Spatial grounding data
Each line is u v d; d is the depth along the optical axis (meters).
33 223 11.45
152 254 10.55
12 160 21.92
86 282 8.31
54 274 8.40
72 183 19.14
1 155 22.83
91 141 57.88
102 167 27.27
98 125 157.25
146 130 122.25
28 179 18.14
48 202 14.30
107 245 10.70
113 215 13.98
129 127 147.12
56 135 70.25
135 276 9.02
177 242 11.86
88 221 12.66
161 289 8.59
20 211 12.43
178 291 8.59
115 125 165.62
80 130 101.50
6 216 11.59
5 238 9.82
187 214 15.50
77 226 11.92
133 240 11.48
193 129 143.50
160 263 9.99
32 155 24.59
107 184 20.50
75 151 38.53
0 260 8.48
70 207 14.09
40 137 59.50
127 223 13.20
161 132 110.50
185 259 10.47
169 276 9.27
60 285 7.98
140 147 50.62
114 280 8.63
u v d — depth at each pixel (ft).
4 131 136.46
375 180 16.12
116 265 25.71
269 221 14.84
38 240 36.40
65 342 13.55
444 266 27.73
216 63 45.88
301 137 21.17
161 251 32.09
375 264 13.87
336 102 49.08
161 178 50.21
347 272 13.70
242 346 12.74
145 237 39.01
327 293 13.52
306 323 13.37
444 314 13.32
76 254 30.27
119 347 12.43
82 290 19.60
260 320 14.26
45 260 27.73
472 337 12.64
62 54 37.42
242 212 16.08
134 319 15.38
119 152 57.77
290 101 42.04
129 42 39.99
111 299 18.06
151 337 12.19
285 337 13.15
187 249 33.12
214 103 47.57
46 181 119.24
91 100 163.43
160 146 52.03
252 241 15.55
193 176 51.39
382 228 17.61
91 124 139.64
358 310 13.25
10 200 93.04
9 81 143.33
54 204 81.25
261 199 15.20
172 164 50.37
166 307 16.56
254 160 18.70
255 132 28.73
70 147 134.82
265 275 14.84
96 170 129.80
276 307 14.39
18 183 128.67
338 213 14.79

_WHAT YOU SHOULD DO_: When a line of the records has the word "depth", pick it out and copy it.

_ANSWER TO THIS PROBLEM_:
Each line is u v d; d is the depth along the optical axis (meters).
u v d — depth at each pixel (ft).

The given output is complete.